Petite marche. Beaucoup
d’arrêts. A la fin de chaque chapitre dans la Bible sur le chemin parcouru par
le Christ, le groupe s’arrête. Ils se courbent en chantant en chœur le refrain.
Plusieurs personnes tiennent aussi des livres. Elles lisent simultanément avec
le prêtre. Certains participants sont assis sur des pierres. Brusquement, tout
le monde s’agenouille. Silence de mort. Ils se relèvent et continuent le
chemin. « Si nous nous agenouillons,
c’est pour prier et implorer Jésus Christ, notre Seigneur », explique
Antoine Monteo, étudiant à la faculté des Sciences économiques de l’Université
Cheikh Anta Diop. «Participer à cette
marche consiste pour moi à réaffirmer ma foi au Christ. C’est dur mais je le
fais », souligne-t-il la croix en chaine bien placée sur sa poitrine. « Nous donnons remercier le Seigneur de
nous avoir donné la vie. C’est l’objet de ma présence aujourd’hui », ajoute-il
avec un ton obéissant. Dans
cette foule, certains pleurent en écoutant le parcours du Seigneur Jésus
Christ.
Sur le goudron, les
arrêts sont marqués. Ces derniers sont tracés en blanc. A tous les arrêts, se
trouvent inscrits la croix. Au dessous de cela, les chiffres en romain sont
indiqués. « Il y a quatorze arrêts
en tout. C’est le Chemin de croix que nous représentons. A chaque arrêt, nous
formulons des prières », précise Grégoire Sarr, Président de la
Jeunesse Etudiante Catholique (JEC). Ce jeune étudiant de vingt-neuf ans dirige
cette organisation depuis deux ans. « Nous
avons commencé la marche du chemin de la passion du Christ à 15 heures
précises », affirme-t-il. « Elle
dure deux heures en tout », ajoute-il.
Après deux heures de
marches avec des prières et des évocations du parcours de Jésus Christ, les
jeunes Catholiques arrivent enfin au quatorzième et dernier arrêt. Pendant tout
ce temps, Adrien Sakho, doctorant en Lettres modernes suivait les fidèles avec
sa voiture. Habillé en tee shirt rouge avec un jean rouge et un képi rouge sur
sa tête, il a participé à toute la marche. « Jésus
vit en chaque Chrétien. Le Seigneur est ce qui m’est de plus cher », dit-il.
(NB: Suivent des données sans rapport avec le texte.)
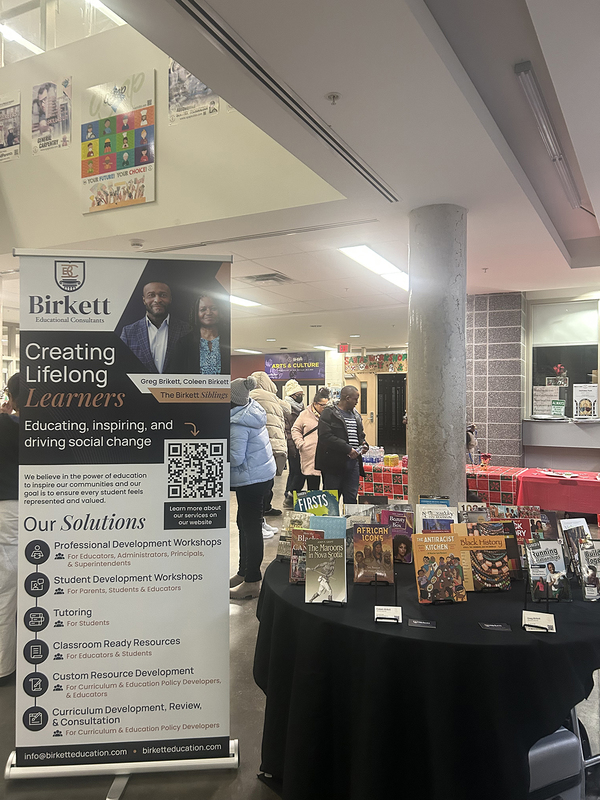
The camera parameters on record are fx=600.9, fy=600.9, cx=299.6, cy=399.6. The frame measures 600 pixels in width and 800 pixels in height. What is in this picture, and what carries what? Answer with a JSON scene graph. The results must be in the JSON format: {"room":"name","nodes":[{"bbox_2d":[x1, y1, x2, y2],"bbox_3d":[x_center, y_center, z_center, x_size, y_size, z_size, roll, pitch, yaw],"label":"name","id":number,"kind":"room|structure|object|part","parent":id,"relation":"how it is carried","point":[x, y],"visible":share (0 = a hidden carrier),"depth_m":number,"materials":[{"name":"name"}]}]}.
{"room":"lobby","nodes":[
{"label":"lobby","id":0,"kind":"room"},
{"bbox_2d":[0,6,347,249],"bbox_3d":[-1.670,-2.476,5.022,4.213,2.347,0.274,0,0,27],"label":"upper wall","id":1,"kind":"structure","parent":0,"point":[81,215],"depth_m":4.77,"materials":[{"name":"beige paint"}]},
{"bbox_2d":[0,91,20,162],"bbox_3d":[-2.702,-2.492,5.508,0.409,0.566,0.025,0,0,27],"label":"poster","id":2,"kind":"object","parent":1,"relation":"attached to","point":[12,136],"visible":1,"depth_m":5.47,"materials":[{"name":"paper"}]},
{"bbox_2d":[31,77,72,153],"bbox_3d":[-2.169,-2.477,5.231,0.412,0.575,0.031,0,0,27],"label":"poster","id":3,"kind":"object","parent":1,"relation":"attached to","point":[42,91],"visible":0.99,"depth_m":5.22,"materials":[{"name":"paper"}]},
{"bbox_2d":[0,0,125,65],"bbox_3d":[-2.153,-3.408,5.293,3.374,0.939,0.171,0,0,27],"label":"upper window","id":4,"kind":"object","parent":1,"relation":"in","point":[35,15],"visible":0.54,"depth_m":5.34,"materials":[{"name":"clear glass"}]},
{"bbox_2d":[81,69,155,214],"bbox_3d":[-1.465,-2.044,4.808,0.692,1.004,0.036,0,0,27],"label":"poster","id":5,"kind":"object","parent":1,"relation":"attached to","point":[129,165],"visible":0.99,"depth_m":4.78,"materials":[{"name":"paper"}]},
{"bbox_2d":[167,59,219,124],"bbox_3d":[-0.789,-2.334,4.430,0.443,0.525,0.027,0,0,27],"label":"poster","id":6,"kind":"object","parent":1,"relation":"attached to","point":[210,93],"visible":0.71,"depth_m":4.44,"materials":[{"name":"paper"}]},
{"bbox_2d":[0,474,597,799],"bbox_3d":[-0.267,1.483,5.917,11.190,0.111,13.146,0,0,27],"label":"floor","id":7,"kind":"structure","parent":0,"point":[239,621],"depth_m":2.59,"materials":[{"name":"grey concrete"}]},
{"bbox_2d":[0,376,20,683],"bbox_3d":[-1.554,0.668,3.165,0.597,1.522,0.601,0,0,27],"label":"person","id":8,"kind":"object","parent":7,"relation":"on","point":[9,432],"visible":0.53,"depth_m":3.00},
{"bbox_2d":[4,248,237,792],"bbox_3d":[-0.683,0.434,2.356,0.845,2.062,0.265,0,0,-6],"label":"roll-up banner","id":9,"kind":"object","parent":7,"relation":"on","point":[226,738],"visible":0.97,"depth_m":2.31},
{"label":"base","id":10,"kind":"part","parent":9,"relation":"part of","materials":[{"name":"metal"}]},
{"bbox_2d":[228,375,275,599],"bbox_3d":[-0.442,0.632,4.541,0.544,1.619,0.570,0,0,27],"label":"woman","id":11,"kind":"object","parent":7,"relation":"on","point":[244,444],"visible":0.72,"depth_m":4.39},
{"bbox_2d":[248,372,288,535],"bbox_3d":[-0.404,0.572,6.437,0.548,1.769,0.549,0,0,27],"label":"person","id":12,"kind":"object","parent":7,"relation":"on","point":[267,385],"visible":0.42,"depth_m":6.31},
{"bbox_2d":[281,379,305,503],"bbox_3d":[-0.065,0.597,8.283,0.487,1.682,0.532,0,0,27],"label":"person","id":13,"kind":"object","parent":7,"relation":"on","point":[297,399],"visible":0.55,"depth_m":8.15},
{"bbox_2d":[291,387,331,493],"bbox_3d":[0.193,0.676,7.282,0.549,1.488,0.561,0,0,-20],"label":"woman","id":14,"kind":"object","parent":7,"relation":"on","point":[307,454],"visible":0.67,"depth_m":7.14},
{"bbox_2d":[315,384,366,504],"bbox_3d":[0.448,0.628,6.465,0.526,1.526,0.618,0,0,38],"label":"man","id":15,"kind":"object","parent":7,"relation":"on","point":[322,432],"visible":0.94,"depth_m":6.29},
{"bbox_2d":[358,456,408,500],"bbox_3d":[1.203,1.129,7.995,0.980,0.619,0.893,0,0,27],"label":"table","id":16,"kind":"object","parent":7,"relation":"on","point":[394,469],"visible":0.47,"depth_m":7.61,"materials":[{"name":"red fabric"}]},
{"bbox_2d":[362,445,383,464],"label":"water bottle pack","id":17,"kind":"object","parent":16,"relation":"on","point":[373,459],"visible":0.92,"depth_m":8.00,"materials":[{"name":"clear plastic"}]},
{"bbox_2d":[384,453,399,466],"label":"beverage pack","id":18,"kind":"object","parent":16,"relation":"on","point":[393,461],"visible":0.98,"depth_m":7.76,"materials":[{"name":"yellow"}]},
{"bbox_2d":[253,543,599,799],"bbox_3d":[0.588,1.116,2.537,1.550,0.722,1.511,0,0,27],"label":"round table","id":19,"kind":"object","parent":7,"relation":"on","point":[543,731],"visible":0.81,"depth_m":1.93,"materials":[{"name":"black fabric"}]},
{"bbox_2d":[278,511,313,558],"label":"book","id":20,"kind":"object","parent":19,"relation":"on","point":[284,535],"visible":0.57,"depth_m":2.75,"materials":[{"name":"paper"}]},
{"bbox_2d":[290,528,324,583],"bbox_3d":[0.039,0.654,2.518,0.140,0.206,0.115,0,0,11],"label":"book","id":21,"kind":"object","parent":19,"relation":"on","point":[295,550],"visible":0.62,"depth_m":2.50,"materials":[{"name":"paper"}]},
{"bbox_2d":[294,489,340,516],"bbox_3d":[0.087,0.605,3.047,0.235,0.257,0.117,0,0,-3],"label":"book","id":22,"kind":"object","parent":19,"relation":"on","point":[315,493],"visible":0.73,"depth_m":3.03,"materials":[{"name":"paper"}]},
{"bbox_2d":[304,536,346,603],"bbox_3d":[0.097,0.642,2.272,0.153,0.218,0.123,0,0,5],"label":"book","id":23,"kind":"object","parent":19,"relation":"on","point":[310,547],"visible":0.99,"depth_m":2.25,"materials":[{"name":"paper"}]},
{"bbox_2d":[309,514,347,538],"bbox_3d":[0.125,0.641,2.688,0.179,0.226,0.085,0,0,13],"label":"book","id":24,"kind":"object","parent":19,"relation":"on","point":[335,523],"visible":0.59,"depth_m":2.67,"materials":[{"name":"blue paper"}]},
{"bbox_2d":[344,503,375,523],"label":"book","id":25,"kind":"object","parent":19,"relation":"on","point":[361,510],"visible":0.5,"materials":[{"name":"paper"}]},
{"bbox_2d":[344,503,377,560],"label":"book","id":26,"kind":"object","parent":19,"relation":"on","point":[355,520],"visible":0.47,"depth_m":2.74,"materials":[{"name":"paper"}]},
{"bbox_2d":[352,523,393,584],"bbox_3d":[0.303,0.639,2.505,0.154,0.216,0.117,0,0,27],"label":"book","id":27,"kind":"object","parent":19,"relation":"on","point":[375,555],"visible":0.98,"depth_m":2.48,"materials":[{"name":"paper"}]},
{"bbox_2d":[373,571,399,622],"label":"holder","id":28,"kind":"object","parent":19,"relation":"on","point":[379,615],"visible":0.98,"depth_m":2.05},
{"bbox_2d":[374,606,402,622],"bbox_3d":[0.300,0.724,2.029,0.090,0.058,0.065,0,0,10],"label":"business card","id":29,"kind":"object","parent":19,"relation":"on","point":[379,612],"visible":0.99,"depth_m":2.02,"materials":[{"name":"white paper"}]},
{"bbox_2d":[379,508,412,562],"bbox_3d":[0.455,0.630,2.801,0.160,0.223,0.098,0,0,15],"label":"book","id":30,"kind":"object","parent":19,"relation":"on","point":[396,521],"visible":0.73,"depth_m":2.77,"materials":[{"name":"paper"}]},
{"bbox_2d":[407,618,436,628],"bbox_3d":[0.407,0.748,2.010,0.093,0.012,0.063,0,0,13],"label":"card","id":31,"kind":"object","parent":19,"relation":"on","point":[421,622],"visible":0.97,"depth_m":2.00,"materials":[{"name":"black"}]},
{"bbox_2d":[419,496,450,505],"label":"book","id":32,"kind":"object","parent":19,"relation":"on","point":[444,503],"visible":0.31,"depth_m":2.98,"materials":[{"name":"blue paper"}]},
{"bbox_2d":[415,502,456,532],"bbox_3d":[0.632,0.611,2.772,0.190,0.244,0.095,0,0,8],"label":"book","id":33,"kind":"object","parent":19,"relation":"on","point":[431,516],"visible":0.6,"depth_m":2.76,"materials":[{"name":"paper"}]},
{"bbox_2d":[413,532,466,602],"bbox_3d":[0.529,0.640,2.285,0.184,0.228,0.124,0,0,-7],"label":"book","id":34,"kind":"object","parent":19,"relation":"on","point":[444,565],"visible":0.99,"depth_m":2.27,"materials":[{"name":"paper"}]},
{"bbox_2d":[457,502,488,521],"bbox_3d":[0.817,0.612,2.807,0.156,0.236,0.086,0,0,6],"label":"book","id":35,"kind":"object","parent":19,"relation":"on","point":[467,510],"visible":0.47,"depth_m":2.80,"materials":[{"name":"paper"}]},
{"bbox_2d":[454,528,511,590],"bbox_3d":[0.725,0.632,2.405,0.214,0.237,0.118,0,0,-6],"label":"book","id":36,"kind":"object","parent":19,"relation":"on","point":[493,573],"visible":0.93,"depth_m":2.38,"materials":[{"name":"paper"}]},
{"bbox_2d":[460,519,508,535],"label":"book","id":37,"kind":"object","parent":19,"relation":"on","point":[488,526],"visible":0.38,"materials":[{"name":"paper"}]},
{"bbox_2d":[478,621,511,631],"bbox_3d":[0.639,0.741,1.968,0.099,0.011,0.060,0,0,4],"label":"card","id":38,"kind":"object","parent":19,"relation":"on","point":[493,626],"visible":0.97,"depth_m":1.96,"materials":[{"name":"black"}]},
{"bbox_2d":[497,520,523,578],"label":"book","id":39,"kind":"object","parent":19,"relation":"on","point":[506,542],"visible":0.43,"depth_m":2.53,"materials":[{"name":"paper"}]},
{"bbox_2d":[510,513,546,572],"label":"book","id":40,"kind":"object","parent":19,"relation":"on","point":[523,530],"visible":0.49,"depth_m":2.55,"materials":[{"name":"red paper"}]},
{"bbox_2d":[521,611,555,632],"bbox_3d":[0.775,0.714,1.952,0.100,0.072,0.067,0,0,27],"label":"business card","id":41,"kind":"object","parent":19,"relation":"on","point":[528,615],"visible":0.97,"depth_m":1.95,"materials":[{"name":"white paper"}]},
{"bbox_2d":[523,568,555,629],"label":"book stand","id":42,"kind":"object","parent":19,"relation":"on","point":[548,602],"visible":0.87,"depth_m":1.98,"materials":[{"name":"black metal"}]},
{"bbox_2d":[524,538,570,601],"bbox_3d":[0.919,0.640,2.252,0.145,0.203,0.110,0,0,-7],"label":"book","id":43,"kind":"object","parent":19,"relation":"on","point":[544,553],"visible":0.98,"depth_m":2.23,"materials":[{"name":"paper"}]},
{"bbox_2d":[559,517,590,573],"bbox_3d":[1.175,0.626,2.517,0.145,0.213,0.123,0,0,-13],"label":"book","id":44,"kind":"object","parent":19,"relation":"on","point":[572,523],"visible":0.65,"depth_m":2.51,"materials":[{"name":"paper"}]},
{"bbox_2d":[577,540,599,600],"bbox_3d":[1.126,0.647,2.273,0.134,0.191,0.114,0,0,6],"label":"book","id":45,"kind":"object","parent":19,"relation":"on","point":[589,585],"visible":0.99,"depth_m":2.26,"materials":[{"name":"paper"}]},
{"bbox_2d":[407,202,466,504],"bbox_3d":[0.984,0.045,4.278,0.486,2.823,0.487,0,0,27],"label":"column","id":46,"kind":"structure","parent":7,"relation":"on","point":[414,399],"depth_m":4.09,"materials":[{"name":"grey concrete"}]},
{"bbox_2d":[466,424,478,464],"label":"person","id":47,"kind":"object","parent":7,"relation":"on","point":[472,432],"visible":0.48,"depth_m":7.09},
{"bbox_2d":[464,464,527,507],"bbox_3d":[2.116,1.115,6.972,0.957,0.577,0.790,0,0,27],"label":"table","id":48,"kind":"object","parent":7,"relation":"on","point":[483,484],"visible":0.53,"depth_m":6.60,"materials":[{"name":"red fabric"}]},
{"bbox_2d":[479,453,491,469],"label":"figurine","id":49,"kind":"object","parent":48,"relation":"on","point":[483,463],"visible":0.99,"depth_m":6.89,"materials":[{"name":"red"}]},
{"bbox_2d":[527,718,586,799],"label":"chair","id":50,"kind":"object","parent":7,"relation":"on","point":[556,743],"visible":0.34,"depth_m":1.89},
{"bbox_2d":[517,467,599,518],"bbox_3d":[3.141,1.130,6.485,1.417,0.609,0.854,0,0,27],"label":"red table","id":51,"kind":"object","parent":7,"relation":"on","point":[594,483],"visible":0.85,"depth_m":6.32,"materials":[{"name":"red fabric"}]},
{"bbox_2d":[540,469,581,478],"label":"plate","id":52,"kind":"object","parent":51,"relation":"on","point":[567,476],"visible":0.98,"depth_m":6.53,"materials":[{"name":"white paper"}]},
{"bbox_2d":[1,0,599,353],"bbox_3d":[-0.151,-1.489,6.067,10.682,0.209,12.207,0,0,27],"label":"ceiling","id":53,"kind":"structure","parent":0,"point":[485,256],"depth_m":3.27,"materials":[{"name":"white paint"}]},
{"bbox_2d":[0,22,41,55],"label":"ceiling light","id":54,"kind":"object","parent":53,"relation":"attached to","point":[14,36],"visible":0.67,"depth_m":6.02,"materials":[{"name":"white"}]},
{"bbox_2d":[129,239,143,247],"bbox_3d":[-1.382,-1.320,5.080,0.128,0.044,0.123,0,0,27],"label":"smoke detector","id":55,"kind":"object","parent":53,"relation":"attached to","point":[137,244],"visible":0.98,"depth_m":5.04,"materials":[{"name":"white"}]},
{"bbox_2d":[228,295,261,307],"bbox_3d":[-1.024,-1.333,7.939,0.521,0.048,1.018,0,0,27],"label":"ceiling light","id":56,"kind":"object","parent":53,"relation":"in","point":[238,300],"visible":0.42,"depth_m":8.07,"materials":[{"name":"white plastic"}]},
{"bbox_2d":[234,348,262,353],"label":"ceiling light","id":57,"kind":"object","parent":53,"relation":"in","point":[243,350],"visible":0.97,"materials":[{"name":"white plastic"}]},
{"bbox_2d":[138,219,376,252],"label":"ceiling vent","id":58,"kind":"object","parent":53,"relation":"in","point":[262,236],"visible":0.93,"depth_m":4.99,"materials":[{"name":"metal"}]},
{"bbox_2d":[242,272,292,284],"bbox_3d":[-0.362,-1.338,6.654,0.464,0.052,0.446,0,0,27],"label":"air vent","id":59,"kind":"object","parent":53,"relation":"in","point":[262,279],"visible":0.99,"depth_m":6.60,"materials":[{"name":"metal"}]},
{"bbox_2d":[170,0,398,202],"bbox_3d":[-0.044,-1.374,2.785,0.145,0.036,2.007,0,0,27],"label":"air vent","id":60,"kind":"object","parent":53,"relation":"in","point":[192,12],"visible":0.98,"depth_m":2.61,"materials":[{"name":"metal"}]},
{"bbox_2d":[313,344,336,350],"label":"ceiling light","id":61,"kind":"object","parent":53,"relation":"attached to","point":[322,347],"visible":0.98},
{"bbox_2d":[326,92,340,103],"bbox_3d":[0.148,-1.353,2.692,0.066,0.041,0.065,0,0,27],"label":"sprinkler head","id":62,"kind":"object","parent":53,"relation":"attached to","point":[337,96],"visible":0.97,"depth_m":2.69},
{"bbox_2d":[337,343,349,352],"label":"exit sign","id":63,"kind":"object","parent":53,"relation":"hanging from","point":[342,348],"visible":0.99,"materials":[{"name":"red plastic"}]},
{"bbox_2d":[338,244,408,289],"bbox_3d":[0.870,-1.341,6.045,0.353,0.069,1.436,0,0,27],"label":"ceiling light","id":64,"kind":"object","parent":53,"relation":"in","point":[365,252],"visible":0.77,"depth_m":5.78,"materials":[{"name":"white plastic"}]},
{"bbox_2d":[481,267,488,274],"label":"sprinkler head","id":65,"kind":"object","parent":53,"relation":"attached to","point":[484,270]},
{"bbox_2d":[513,62,584,208],"bbox_3d":[1.378,-1.370,3.263,0.103,0.077,1.657,0,0,27],"label":"ceiling light","id":66,"kind":"object","parent":53,"relation":"attached to","point":[518,69],"visible":0.98,"depth_m":2.99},
{"bbox_2d":[231,348,408,458],"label":"back wall","id":67,"kind":"structure","parent":0,"point":[327,357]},
{"bbox_2d":[264,352,324,380],"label":"purple banner","id":68,"kind":"object","parent":67,"relation":"attached to","point":[282,368],"visible":0.93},
{"bbox_2d":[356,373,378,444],"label":"door","id":69,"kind":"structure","parent":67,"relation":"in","point":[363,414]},
{"bbox_2d":[344,353,407,373],"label":"banner","id":70,"kind":"object","parent":67,"relation":"attached to","point":[399,360],"visible":0.75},
{"bbox_2d":[375,374,406,455],"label":"door","id":71,"kind":"structure","parent":67,"relation":"in","point":[389,437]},
{"bbox_2d":[467,291,525,468],"bbox_3d":[2.516,0.069,7.919,0.794,2.885,0.652,0,0,27],"label":"tiled wall","id":72,"kind":"structure","parent":0,"point":[478,415],"depth_m":7.63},
{"bbox_2d":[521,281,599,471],"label":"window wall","id":73,"kind":"structure","parent":0,"point":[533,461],"depth_m":7.63,"materials":[{"name":"paint"}]},
{"bbox_2d":[522,418,599,471],"bbox_3d":[3.798,0.840,7.125,2.130,1.103,0.812,0,0,27],"label":"counter","id":74,"kind":"object","parent":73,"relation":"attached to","point":[562,444],"visible":0.89,"depth_m":7.22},
{"bbox_2d":[527,295,599,420],"bbox_3d":[3.596,-0.485,7.278,1.574,1.583,0.152,0,0,27],"label":"window","id":75,"kind":"structure","parent":73,"relation":"in","point":[595,377],"depth_m":7.46,"materials":[{"name":"glass"}]},
{"bbox_2d":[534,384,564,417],"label":"paper notice","id":76,"kind":"object","parent":75,"relation":"attached to","point":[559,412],"visible":0.96,"depth_m":7.44,"materials":[{"name":"white paper"}]},
{"bbox_2d":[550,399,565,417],"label":"green sign","id":77,"kind":"object","parent":75,"relation":"attached to","point":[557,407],"visible":0.99,"depth_m":7.33,"materials":[{"name":"green paper"}]},
{"bbox_2d":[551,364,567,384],"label":"flower arrangement","id":78,"kind":"object","parent":75,"relation":"in","point":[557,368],"visible":0.95,"depth_m":7.33,"materials":[{"name":"red plant"}]},
{"bbox_2d":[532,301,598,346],"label":"roller blind","id":79,"kind":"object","parent":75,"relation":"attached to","point":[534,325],"visible":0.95,"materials":[{"name":"white fabric"}]},
{"bbox_2d":[572,383,598,418],"bbox_3d":[3.380,0.030,7.097,0.288,0.402,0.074,0,0,27],"label":"poster","id":80,"kind":"object","parent":75,"relation":"attached to","point":[584,402],"visible":0.99,"depth_m":7.08,"materials":[{"name":"white paper"}]}
]}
Une grosse croix figure sur le dos de son maillot.
La fin arrive. Le
dernier arrêt vient d’être franchi. Une fois devant la Librairie Claire
Afrique, plus de sons, de chansons ne résonnent. De loin en sautant le regard
sur les murs du campus social de l’université, plusieurs étudiants regardent
d’en haut dans leurs balcons l’avancée des jeunes Catholiques. C’est la
stupéfaction car ce phénomène ne se produit pas tous les jours.
Pour traverser la route
et rentrer dans la Paroisse universitaire Saint-Dominique, tous les véhicules
sont arrêtés par les policiers. « Vite
pour libérer la voie », s’écrie ce policier installé au milieu de la
route principale de l’avenue Cheikh Anta Diop. Les jeunes Catholiques de l’Ucad
se suivent, se bousculent pour regagner les places dans l’église où doit se
tenir le reste de la commémoration de la crucifixion et de la mort du Christ.